CFP: Environmental Politics, Geography and the Left

Tue, 16 Dec 1997 16:17:03 -0600, MDT
J B Owens (OWENJACK@FS.isu.edu)

For those who haven't already seen the message.
Cheers,
Jack Owens <owenjack@isu.edu>

------- Forwarded Message Follows -------
Date: Tue, 16 Dec 1997 14:15:49 -0800
Reply-to: H-NET List for World History <H-WORLD@h-net.msu.edu>
From: Ken Pomeranz <klpomera@uci.edu>
Subject: CFP: Environmental Politics, Geography and the Left
To: Multiple recipients of list H-WORLD <H-WORLD@H-NET.MSU.EDU>

CALL FOR PAPERS

Environmental Politics, Geography, and the Left

The Radical History Review is currently soliciting articles and essays
for a thematic volume on "Environmental Politics, Geography, and the
Left." We would welcome articles that examine the history of formal
environmental politics, ideologies and movements. These articles
might deal with the following kinds of questions: What, historically,
has been the relationship between the environmental movement and left
politics? Between the environmental movement and other oppositional
movements such as feminism, racial politics, urban reform, and
consumer politics? In addition to essays which explore the history,
culture, and beliefs of the formal environmental movement
internationally and in the U.S., we would also welcome articles which
deal with aspects of social geography, space, and the built
environment. These essays might include explorations of the
dminishing concept of the public sphere, or the historical--and
contemporary--relationship between changes in the economy, such as
"globalization," and transformations in the organization of space.

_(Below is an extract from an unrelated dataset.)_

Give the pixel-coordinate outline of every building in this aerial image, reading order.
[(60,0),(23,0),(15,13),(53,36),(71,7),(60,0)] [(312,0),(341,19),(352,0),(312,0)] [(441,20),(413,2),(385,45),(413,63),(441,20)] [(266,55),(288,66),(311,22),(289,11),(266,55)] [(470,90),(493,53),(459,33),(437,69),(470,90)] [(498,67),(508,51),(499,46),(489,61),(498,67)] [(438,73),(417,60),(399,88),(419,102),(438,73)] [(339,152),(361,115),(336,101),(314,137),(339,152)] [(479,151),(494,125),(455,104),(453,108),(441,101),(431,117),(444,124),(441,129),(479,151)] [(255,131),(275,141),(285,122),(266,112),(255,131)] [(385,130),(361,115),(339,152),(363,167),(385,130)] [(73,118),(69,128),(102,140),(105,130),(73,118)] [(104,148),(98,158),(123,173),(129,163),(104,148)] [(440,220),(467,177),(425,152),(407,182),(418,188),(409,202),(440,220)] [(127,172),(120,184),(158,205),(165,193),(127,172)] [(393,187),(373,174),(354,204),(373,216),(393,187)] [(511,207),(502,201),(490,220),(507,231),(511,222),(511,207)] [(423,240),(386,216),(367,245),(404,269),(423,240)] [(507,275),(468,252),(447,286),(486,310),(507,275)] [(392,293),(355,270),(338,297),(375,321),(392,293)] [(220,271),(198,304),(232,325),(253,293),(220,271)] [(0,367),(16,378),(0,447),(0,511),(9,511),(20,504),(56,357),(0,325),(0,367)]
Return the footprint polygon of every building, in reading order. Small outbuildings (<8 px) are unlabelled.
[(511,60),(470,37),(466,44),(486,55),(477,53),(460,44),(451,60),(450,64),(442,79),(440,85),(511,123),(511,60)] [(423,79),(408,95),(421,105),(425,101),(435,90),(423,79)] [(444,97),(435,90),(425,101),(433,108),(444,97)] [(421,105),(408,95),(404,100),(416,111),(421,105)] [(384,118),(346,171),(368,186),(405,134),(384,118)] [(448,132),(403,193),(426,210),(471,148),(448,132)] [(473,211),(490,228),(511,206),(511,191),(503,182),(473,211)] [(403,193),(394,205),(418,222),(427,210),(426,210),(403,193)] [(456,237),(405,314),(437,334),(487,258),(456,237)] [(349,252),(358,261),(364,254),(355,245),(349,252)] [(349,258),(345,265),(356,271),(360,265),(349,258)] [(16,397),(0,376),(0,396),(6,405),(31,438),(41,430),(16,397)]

We also seek essays which examine the relationship between geography
and the formal politics of environmentalism. These essays, ideally,
might trouble our sense of what the basic category of "environmental
politics" has historically included and excluded: Why, when and how
does a problem get categorized or counted as "environmental"? How do
changes in "artificial" environments relate to the formal movements
described by the terms "environmental politics" and
"environmentalism"--aimed at controlling space, the use of resources,
the definition of public and private domain, and the social effects of
problems such as industrial pollution? How do "resources" get named
and classified, how have things such as forests, historically, been
converted from natural spaces into commodities and, on occasion, back
into "natural resources"?

Radical History Review especially invites submisssions that
investigate non-U.S./non-Western contexts, and those essays that
reflect on the relationship between contemporary and historical
environmental themes.

Please send submissions to Managing Editor, Radical History Review,
Tamiment Library, 70 Washington Square South, New York, NY 10012.